Song Weihua, Yu Hui, Lin Yahui, Sun Kai, Zhang Yinhui, Song Yan, Hui Rutai, Chen Jingzhou
Sino-German Laboratory for Molecular Medicine, State Key Laboratory of Cardiovascular Disease, Fuwai Hospital, National Center for Cardiovascular Diseases, Chinese Academy of Medical Sciences and Peking Union Medical College, Beijing 100037, People's Republic of China.
Sino-German Laboratory for Molecular Medicine, State Key Laboratory of Cardiovascular Disease, Fuwai Hospital, National Center for Cardiovascular Diseases, Chinese Academy of Medical Sciences and Peking Union Medical College, Beijing 100037, People's Republic of China.
Biochem Biophys Res Commun. 2015 Jan 24;456(4):896-900. doi: 10.1016/j.bbrc.2014.12.053. Epub 2014 Dec 18.
Perilipin coats lipid droplets in adipocytes and steroidogenic cells. Its major role is in the regulation of intracellular lipolysis in adipocytes. Our aim was to examine the association between common variants at the PLIN1 gene and central obesity in unrelated Chinese adults.
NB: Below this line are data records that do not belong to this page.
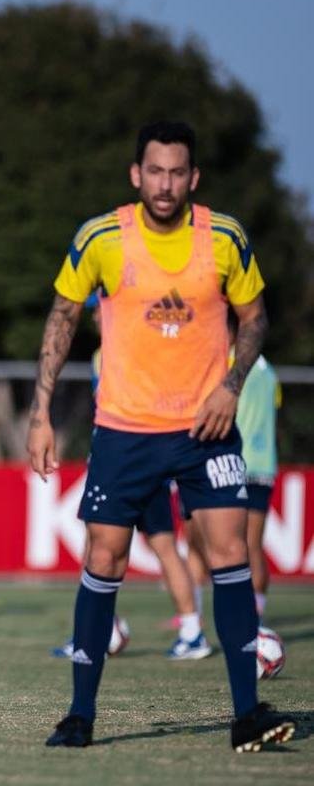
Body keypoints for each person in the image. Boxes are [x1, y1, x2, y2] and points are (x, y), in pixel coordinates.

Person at [27, 121, 295, 751]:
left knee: (231, 555)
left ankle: (246, 714)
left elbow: (255, 319)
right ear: (136, 175)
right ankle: (80, 715)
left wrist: (231, 384)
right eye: (155, 171)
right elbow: (63, 316)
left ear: (193, 178)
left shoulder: (224, 237)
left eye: (177, 172)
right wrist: (41, 413)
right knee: (103, 559)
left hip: (207, 428)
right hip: (124, 430)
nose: (166, 183)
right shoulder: (101, 237)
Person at [52, 298, 210, 661]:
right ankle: (190, 632)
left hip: (124, 462)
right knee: (161, 544)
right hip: (140, 460)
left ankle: (96, 634)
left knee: (99, 547)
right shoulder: (104, 352)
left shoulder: (128, 347)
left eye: (99, 307)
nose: (94, 315)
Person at [185, 323, 281, 623]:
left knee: (201, 539)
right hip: (264, 464)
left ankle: (195, 613)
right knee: (253, 544)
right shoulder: (270, 373)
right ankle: (256, 611)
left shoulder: (227, 367)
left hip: (231, 461)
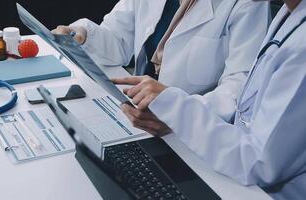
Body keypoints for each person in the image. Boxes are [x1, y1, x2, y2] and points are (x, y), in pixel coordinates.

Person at [113, 0, 306, 199]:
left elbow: (260, 164)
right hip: (225, 160)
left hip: (261, 188)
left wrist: (174, 110)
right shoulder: (290, 12)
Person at [52, 1, 269, 132]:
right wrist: (83, 34)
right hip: (133, 113)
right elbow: (118, 43)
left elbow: (241, 88)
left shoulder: (248, 4)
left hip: (192, 133)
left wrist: (179, 113)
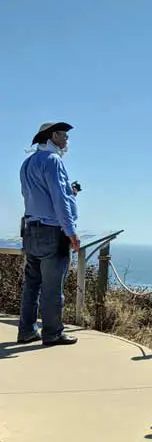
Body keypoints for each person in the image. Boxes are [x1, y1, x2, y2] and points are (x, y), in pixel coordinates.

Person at [18, 121, 81, 346]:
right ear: (53, 136)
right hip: (52, 231)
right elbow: (59, 199)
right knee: (53, 286)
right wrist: (71, 231)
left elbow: (32, 195)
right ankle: (52, 333)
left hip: (31, 229)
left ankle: (26, 331)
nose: (66, 140)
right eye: (63, 135)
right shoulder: (53, 161)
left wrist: (69, 192)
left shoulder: (27, 164)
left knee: (32, 284)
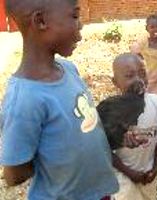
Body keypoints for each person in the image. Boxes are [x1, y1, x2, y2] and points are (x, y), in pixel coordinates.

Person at [0, 0, 119, 199]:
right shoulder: (25, 98)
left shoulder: (68, 69)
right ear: (40, 21)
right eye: (74, 16)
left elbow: (82, 127)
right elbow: (14, 173)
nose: (80, 24)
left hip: (97, 193)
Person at [111, 53, 157, 200]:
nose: (138, 80)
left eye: (142, 73)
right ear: (115, 82)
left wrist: (156, 168)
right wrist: (129, 172)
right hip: (122, 176)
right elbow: (105, 150)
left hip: (148, 172)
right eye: (129, 76)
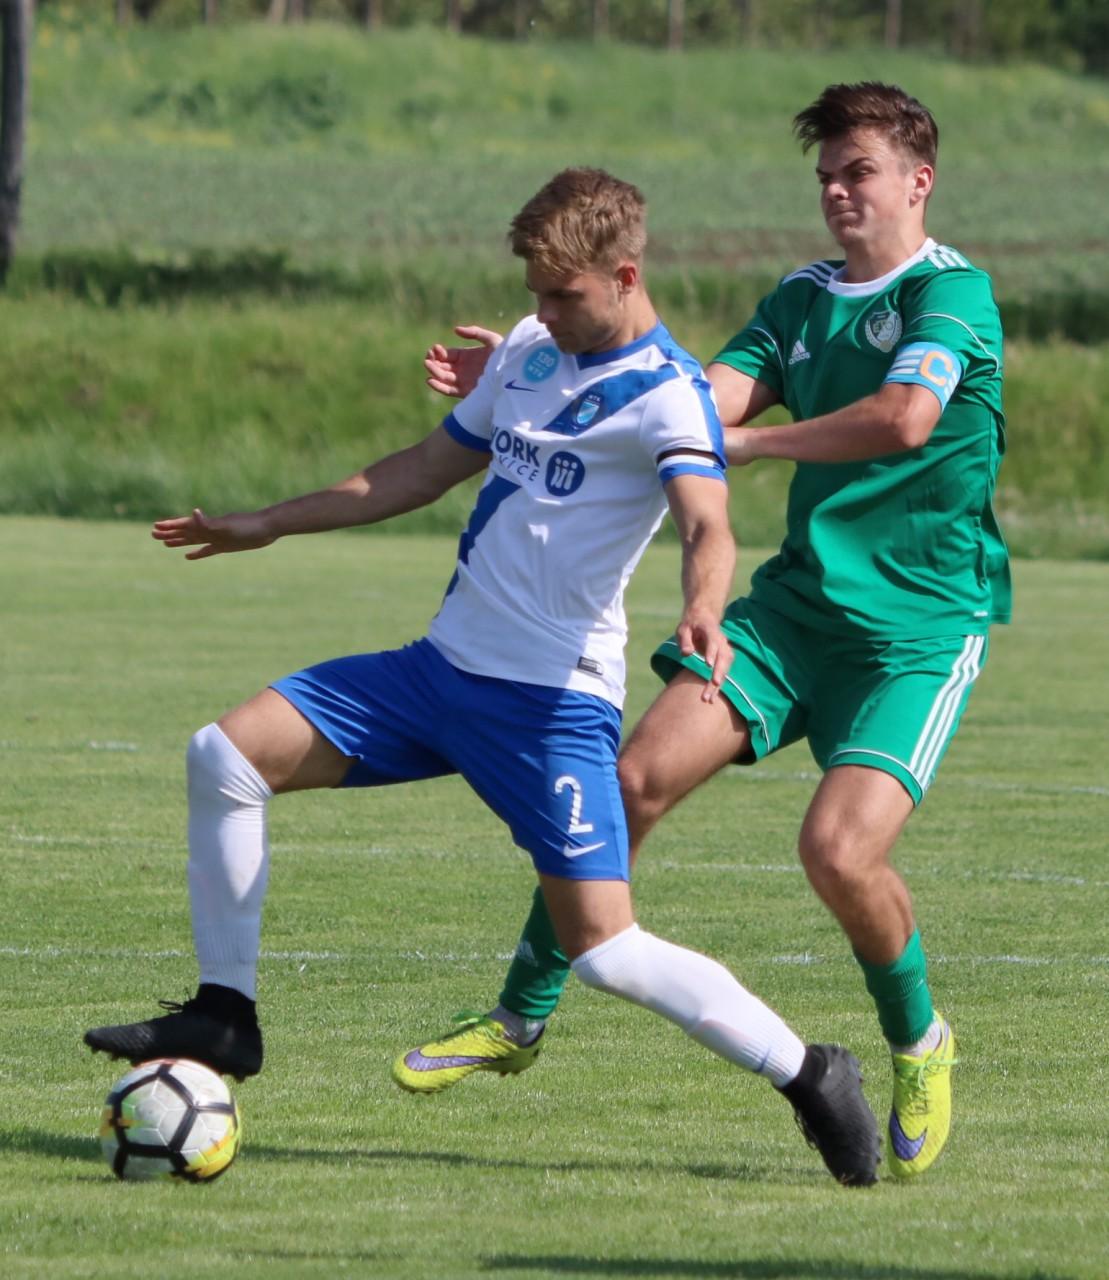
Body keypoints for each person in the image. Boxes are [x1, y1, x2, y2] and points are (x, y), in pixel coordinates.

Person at [83, 167, 881, 1188]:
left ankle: (810, 1072)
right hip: (435, 675)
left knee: (604, 951)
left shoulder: (669, 395)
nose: (543, 312)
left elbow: (706, 524)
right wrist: (271, 520)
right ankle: (224, 1014)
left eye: (563, 294)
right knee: (224, 756)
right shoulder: (529, 349)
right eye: (534, 291)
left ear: (625, 275)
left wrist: (702, 606)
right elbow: (420, 469)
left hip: (547, 710)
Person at [401, 83, 1007, 1182]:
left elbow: (905, 417)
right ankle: (518, 1018)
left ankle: (919, 1038)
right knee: (627, 781)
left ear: (917, 181)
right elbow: (692, 393)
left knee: (838, 852)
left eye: (859, 172)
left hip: (916, 631)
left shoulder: (950, 294)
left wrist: (760, 445)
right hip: (794, 611)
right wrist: (541, 380)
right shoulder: (800, 298)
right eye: (825, 175)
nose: (837, 192)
A case-control study was carried out on 869 patients with central obesity and 869 age- and gender-matched individuals without central obesity. Two PLIN1 variants (rs6496589 and rs8179078) were genotyped by PCR and restriction enzyme analysis. In addition, the association of the variant with central obesity was replicated in an independent population of 629 central obesity patients and 518 controls. Finally, the relationship between rs6496589 and enhancing lipid accumulation in THP-1-derived macrophages was assessed.
PLIN1 rs6496589 allele frequencies and genotype frequencies of CG+GG in the patients' group were much lower than those in the control group. After adjustment for conventional risk factors using multiple logistical regression analysis, rs6496589G allele frequencies were significantly associated with a lower risk of central obesity (OR 0.71, 95% CI: 0.59-0.86, P=0.001). These results were confirmed in an independent study. No association was found between PLIN1 rs8179078 and central obesity. Furthermore, in vitro assays revealed that homozygous rs6496589G alleles presented lower lipid droplet accumulation in THP-1-derived macrophages, compared with non-carriers.
The functional PLIN1 rs6496589 may influence the risk of central obesity through possible regulation of lipid storage.
perilipin覆盖脂肪细胞和类固醇生成细胞中的脂滴。其主要作用是调节脂肪细胞内的脂解作用。我们的目的是研究PLIN1基因常见变异与中国非相关成年人中心性肥胖之间的关联。
对869例中心性肥胖患者和869例年龄及性别匹配的非中心性肥胖个体进行病例对照研究。通过聚合酶链反应(PCR)和限制性酶切分析对两个PLIN1变异(rs6496589和rs8179078)进行基因分型。此外,在一个由629例中心性肥胖患者和518例对照组成的独立人群中重复该变异与中心性肥胖的关联研究。最后,评估rs6496589与THP-1衍生巨噬细胞中脂质积累增强之间的关系。
患者组中PLIN1 rs6496589等位基因频率以及CG+GG基因型频率远低于对照组。使用多元逻辑回归分析对传统危险因素进行校正后,rs6496589G等位基因频率与中心性肥胖风险显著降低相关(比值比0.71,95%置信区间:0.59 - 0.86,P = 0.001)。这些结果在一项独立研究中得到证实。未发现PLIN1 rs8179078与中心性肥胖之间存在关联。此外,体外试验显示,与非携带者相比,纯合rs6496589G等位基因在THP-1衍生巨噬细胞中的脂滴积累较低。
功能性PLIN1 rs6496589可能通过对脂质储存的潜在调节影响中心性肥胖风险。